7 Replies to “Children of Vietnam: Souls of a Nation

  1. Very poignant…thank you, Fred. We too easily forget how much of the world lives, and the scars they carry with them. But having been to Vietnam last year, I can echo the optimism that permeates even the poorest conditions there. Your first-hand history there gives weight and perspective to that feeling.

    Your kids went in 2014?

  2. I knew Van Coi had become a school but did not know specifically for girls. Interesting, seeing as nuns started the property, and the building they built in ’70-’72 remains. The other buildings incorporated into today’s school are the former Dong Cong School, where I had my first teaching experiences, and the once Catholic church with its steeple removed. That is a great read, Fred, bringing a lot of memories back from ’71 and the joyful returns in 2013 and 2015.

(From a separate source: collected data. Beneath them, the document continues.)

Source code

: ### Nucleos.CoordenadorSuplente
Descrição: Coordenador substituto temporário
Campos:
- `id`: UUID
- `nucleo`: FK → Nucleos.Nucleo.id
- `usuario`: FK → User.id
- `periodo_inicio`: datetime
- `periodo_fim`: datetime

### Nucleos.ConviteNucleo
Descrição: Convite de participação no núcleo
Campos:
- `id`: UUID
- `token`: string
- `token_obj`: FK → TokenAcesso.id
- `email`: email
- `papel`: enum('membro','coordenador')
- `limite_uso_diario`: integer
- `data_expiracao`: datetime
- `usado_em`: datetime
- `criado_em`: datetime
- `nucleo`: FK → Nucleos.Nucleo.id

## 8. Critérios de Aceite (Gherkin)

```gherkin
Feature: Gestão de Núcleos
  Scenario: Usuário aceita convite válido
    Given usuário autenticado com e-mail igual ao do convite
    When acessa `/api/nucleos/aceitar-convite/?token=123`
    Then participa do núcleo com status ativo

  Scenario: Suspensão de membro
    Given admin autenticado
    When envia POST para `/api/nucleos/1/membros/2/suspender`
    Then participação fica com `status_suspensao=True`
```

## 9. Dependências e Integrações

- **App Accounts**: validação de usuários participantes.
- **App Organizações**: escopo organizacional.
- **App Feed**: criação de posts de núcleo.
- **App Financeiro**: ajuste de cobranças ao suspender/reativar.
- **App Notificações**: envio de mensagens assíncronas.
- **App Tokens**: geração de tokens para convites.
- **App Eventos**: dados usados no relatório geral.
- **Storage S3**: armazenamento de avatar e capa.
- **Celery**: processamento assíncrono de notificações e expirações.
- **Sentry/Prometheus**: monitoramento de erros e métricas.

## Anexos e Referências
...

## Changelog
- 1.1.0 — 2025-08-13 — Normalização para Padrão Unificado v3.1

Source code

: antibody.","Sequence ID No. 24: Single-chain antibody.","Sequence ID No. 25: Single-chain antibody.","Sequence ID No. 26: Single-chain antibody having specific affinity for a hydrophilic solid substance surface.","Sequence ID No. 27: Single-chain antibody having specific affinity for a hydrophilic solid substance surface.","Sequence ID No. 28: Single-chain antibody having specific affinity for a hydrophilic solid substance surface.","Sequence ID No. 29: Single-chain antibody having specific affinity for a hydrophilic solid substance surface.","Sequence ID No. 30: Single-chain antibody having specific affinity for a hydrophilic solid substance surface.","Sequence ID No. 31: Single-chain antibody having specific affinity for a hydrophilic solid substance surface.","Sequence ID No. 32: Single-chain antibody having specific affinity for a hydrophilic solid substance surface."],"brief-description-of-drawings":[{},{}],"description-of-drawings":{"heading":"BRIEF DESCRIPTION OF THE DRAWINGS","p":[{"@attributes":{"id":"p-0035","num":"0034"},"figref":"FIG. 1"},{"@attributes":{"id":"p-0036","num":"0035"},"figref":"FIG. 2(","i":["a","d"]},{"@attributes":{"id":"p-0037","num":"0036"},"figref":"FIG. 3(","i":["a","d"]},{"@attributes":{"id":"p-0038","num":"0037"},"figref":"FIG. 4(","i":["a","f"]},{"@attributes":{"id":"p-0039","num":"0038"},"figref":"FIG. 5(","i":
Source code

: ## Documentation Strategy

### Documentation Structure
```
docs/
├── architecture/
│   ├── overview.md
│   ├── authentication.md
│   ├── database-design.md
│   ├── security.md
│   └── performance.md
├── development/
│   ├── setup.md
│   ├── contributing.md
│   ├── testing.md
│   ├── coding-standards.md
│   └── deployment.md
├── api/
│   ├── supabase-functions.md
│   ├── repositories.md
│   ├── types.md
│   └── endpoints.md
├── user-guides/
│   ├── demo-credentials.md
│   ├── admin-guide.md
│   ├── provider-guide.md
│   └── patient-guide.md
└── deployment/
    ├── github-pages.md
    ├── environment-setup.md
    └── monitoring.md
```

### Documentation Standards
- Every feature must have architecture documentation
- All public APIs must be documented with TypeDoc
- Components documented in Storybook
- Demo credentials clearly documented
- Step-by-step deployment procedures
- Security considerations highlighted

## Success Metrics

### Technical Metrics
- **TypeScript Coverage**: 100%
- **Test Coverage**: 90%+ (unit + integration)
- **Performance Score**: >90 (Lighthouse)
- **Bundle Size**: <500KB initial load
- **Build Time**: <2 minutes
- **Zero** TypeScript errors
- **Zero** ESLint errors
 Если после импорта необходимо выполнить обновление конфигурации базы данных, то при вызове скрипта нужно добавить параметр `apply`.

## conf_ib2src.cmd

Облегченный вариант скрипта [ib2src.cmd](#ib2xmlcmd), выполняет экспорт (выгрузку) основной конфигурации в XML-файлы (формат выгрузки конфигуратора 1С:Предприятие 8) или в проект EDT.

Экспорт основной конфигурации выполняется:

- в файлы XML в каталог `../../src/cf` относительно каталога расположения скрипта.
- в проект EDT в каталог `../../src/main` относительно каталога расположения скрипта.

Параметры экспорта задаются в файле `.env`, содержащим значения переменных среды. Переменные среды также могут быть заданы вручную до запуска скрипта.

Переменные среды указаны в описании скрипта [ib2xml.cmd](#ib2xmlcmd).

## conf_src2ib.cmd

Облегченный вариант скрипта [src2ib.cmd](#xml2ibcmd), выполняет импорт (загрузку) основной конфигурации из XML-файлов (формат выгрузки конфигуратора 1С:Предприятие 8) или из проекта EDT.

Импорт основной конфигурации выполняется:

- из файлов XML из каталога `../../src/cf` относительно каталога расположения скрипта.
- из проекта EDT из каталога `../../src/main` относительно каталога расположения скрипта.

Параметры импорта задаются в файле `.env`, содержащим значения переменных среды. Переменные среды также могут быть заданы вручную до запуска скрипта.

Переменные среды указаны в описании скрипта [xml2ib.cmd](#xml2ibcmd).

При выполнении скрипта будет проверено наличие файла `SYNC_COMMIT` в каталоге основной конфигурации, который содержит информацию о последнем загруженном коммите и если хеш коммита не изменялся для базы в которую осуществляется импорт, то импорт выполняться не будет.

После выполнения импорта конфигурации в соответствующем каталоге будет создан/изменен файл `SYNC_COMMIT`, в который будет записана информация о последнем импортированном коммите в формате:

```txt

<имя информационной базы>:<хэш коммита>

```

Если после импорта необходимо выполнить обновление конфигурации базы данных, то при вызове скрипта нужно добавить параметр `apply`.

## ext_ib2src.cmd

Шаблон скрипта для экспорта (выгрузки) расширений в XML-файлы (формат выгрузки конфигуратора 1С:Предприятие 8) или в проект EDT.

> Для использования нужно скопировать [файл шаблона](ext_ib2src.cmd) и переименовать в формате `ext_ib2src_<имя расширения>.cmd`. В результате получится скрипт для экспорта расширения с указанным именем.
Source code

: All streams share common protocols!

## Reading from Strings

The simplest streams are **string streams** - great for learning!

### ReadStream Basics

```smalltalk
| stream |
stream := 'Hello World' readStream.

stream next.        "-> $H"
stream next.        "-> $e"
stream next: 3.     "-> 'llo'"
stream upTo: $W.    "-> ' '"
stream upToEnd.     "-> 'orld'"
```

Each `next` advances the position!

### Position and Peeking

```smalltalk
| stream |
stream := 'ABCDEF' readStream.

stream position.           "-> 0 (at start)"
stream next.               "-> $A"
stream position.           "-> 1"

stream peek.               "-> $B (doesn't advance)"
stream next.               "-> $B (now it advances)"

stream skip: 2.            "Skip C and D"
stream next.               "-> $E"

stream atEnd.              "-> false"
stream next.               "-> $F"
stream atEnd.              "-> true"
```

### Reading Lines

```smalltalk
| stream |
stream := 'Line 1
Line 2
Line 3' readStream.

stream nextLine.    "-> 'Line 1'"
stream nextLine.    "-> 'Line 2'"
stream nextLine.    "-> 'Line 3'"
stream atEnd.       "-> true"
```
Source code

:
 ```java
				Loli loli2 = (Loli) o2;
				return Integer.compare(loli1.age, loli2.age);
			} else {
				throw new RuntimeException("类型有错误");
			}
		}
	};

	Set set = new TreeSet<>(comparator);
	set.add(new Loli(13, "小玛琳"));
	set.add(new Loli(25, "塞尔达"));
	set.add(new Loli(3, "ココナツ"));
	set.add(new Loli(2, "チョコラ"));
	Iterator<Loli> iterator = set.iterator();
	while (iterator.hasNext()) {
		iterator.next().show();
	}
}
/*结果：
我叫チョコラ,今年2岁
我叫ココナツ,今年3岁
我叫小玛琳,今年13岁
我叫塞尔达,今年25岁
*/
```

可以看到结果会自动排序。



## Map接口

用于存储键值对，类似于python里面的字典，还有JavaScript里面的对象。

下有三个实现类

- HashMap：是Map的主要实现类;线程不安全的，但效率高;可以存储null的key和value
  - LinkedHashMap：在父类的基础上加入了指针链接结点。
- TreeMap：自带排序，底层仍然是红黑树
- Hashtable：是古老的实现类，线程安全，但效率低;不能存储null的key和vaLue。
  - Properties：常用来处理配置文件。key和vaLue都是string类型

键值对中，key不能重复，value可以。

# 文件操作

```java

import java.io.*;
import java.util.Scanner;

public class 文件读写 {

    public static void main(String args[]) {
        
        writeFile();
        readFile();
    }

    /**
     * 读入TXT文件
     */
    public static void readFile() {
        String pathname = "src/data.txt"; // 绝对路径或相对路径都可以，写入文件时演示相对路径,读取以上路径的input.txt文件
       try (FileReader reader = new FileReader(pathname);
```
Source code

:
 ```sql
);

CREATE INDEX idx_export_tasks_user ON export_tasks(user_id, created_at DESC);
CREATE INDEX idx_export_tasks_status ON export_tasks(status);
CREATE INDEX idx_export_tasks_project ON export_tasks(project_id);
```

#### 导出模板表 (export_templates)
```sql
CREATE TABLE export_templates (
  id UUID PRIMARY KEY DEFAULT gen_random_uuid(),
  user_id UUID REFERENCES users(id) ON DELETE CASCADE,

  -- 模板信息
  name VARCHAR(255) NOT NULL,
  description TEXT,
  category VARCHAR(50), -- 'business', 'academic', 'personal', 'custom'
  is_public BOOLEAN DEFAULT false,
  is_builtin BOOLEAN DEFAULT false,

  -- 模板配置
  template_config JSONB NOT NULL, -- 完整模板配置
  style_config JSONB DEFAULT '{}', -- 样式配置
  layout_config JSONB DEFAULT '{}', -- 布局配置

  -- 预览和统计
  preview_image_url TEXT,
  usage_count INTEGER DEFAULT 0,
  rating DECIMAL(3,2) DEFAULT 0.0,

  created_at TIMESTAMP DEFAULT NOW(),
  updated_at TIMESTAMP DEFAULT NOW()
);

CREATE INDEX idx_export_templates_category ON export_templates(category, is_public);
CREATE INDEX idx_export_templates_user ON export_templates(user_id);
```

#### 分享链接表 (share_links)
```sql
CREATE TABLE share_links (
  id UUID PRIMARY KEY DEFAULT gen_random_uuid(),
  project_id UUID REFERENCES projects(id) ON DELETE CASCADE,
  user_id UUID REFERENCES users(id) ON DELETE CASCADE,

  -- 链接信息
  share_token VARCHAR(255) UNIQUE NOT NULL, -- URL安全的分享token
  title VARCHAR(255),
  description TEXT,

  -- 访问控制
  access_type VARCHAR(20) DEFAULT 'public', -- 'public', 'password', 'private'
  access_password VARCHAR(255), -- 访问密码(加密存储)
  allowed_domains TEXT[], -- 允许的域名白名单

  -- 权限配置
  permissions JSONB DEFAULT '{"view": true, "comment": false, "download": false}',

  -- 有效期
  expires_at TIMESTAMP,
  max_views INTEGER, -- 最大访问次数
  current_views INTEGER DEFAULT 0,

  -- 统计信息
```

  3. Chris–There are so many parallels to the world at large hiding in plain site in Vietnam. The children then and now being just one. I think too of US soldiers being sacrificed in Afghanistan and the refugee plight of Syrians and others in this vein. Yes, Chris my son Daniel and his wife bicycled the Delta area nearly 4 years ago.

  4. Tom: The sign at the gate says “Vocational School of Vietnam; Department of Labor, War Invalids and Social Affairs of Quang Nam province”. Our buddy Cau told me it was a girls’ school and that’s all who I saw entering or leaving the grounds. Hope you and I get to go back for a future reunion.

  5. Fred,Was with the 173rd Airborne 69-71, what ever happened to the orphanage in An Khe ,and also the Leper colony there? We used to go out on extended patrols and used to load up on as much food and medical supplies that we could beg and borrow for the Nuns in both places. We continued unit the brigade moved north to Binh Dinh Prov.

  6. I am traveling to Vietnam 3/10-3/16 of this year. Want to visit any orphanage that exist today that operated in ‘70 or ‘71 near Xuan Loc. My brother was KIA 19Apr71 and as a Seabee helped build playground equipment for some orphanages while there. Seabee Team 0319. Kenneth Hatcher was his name.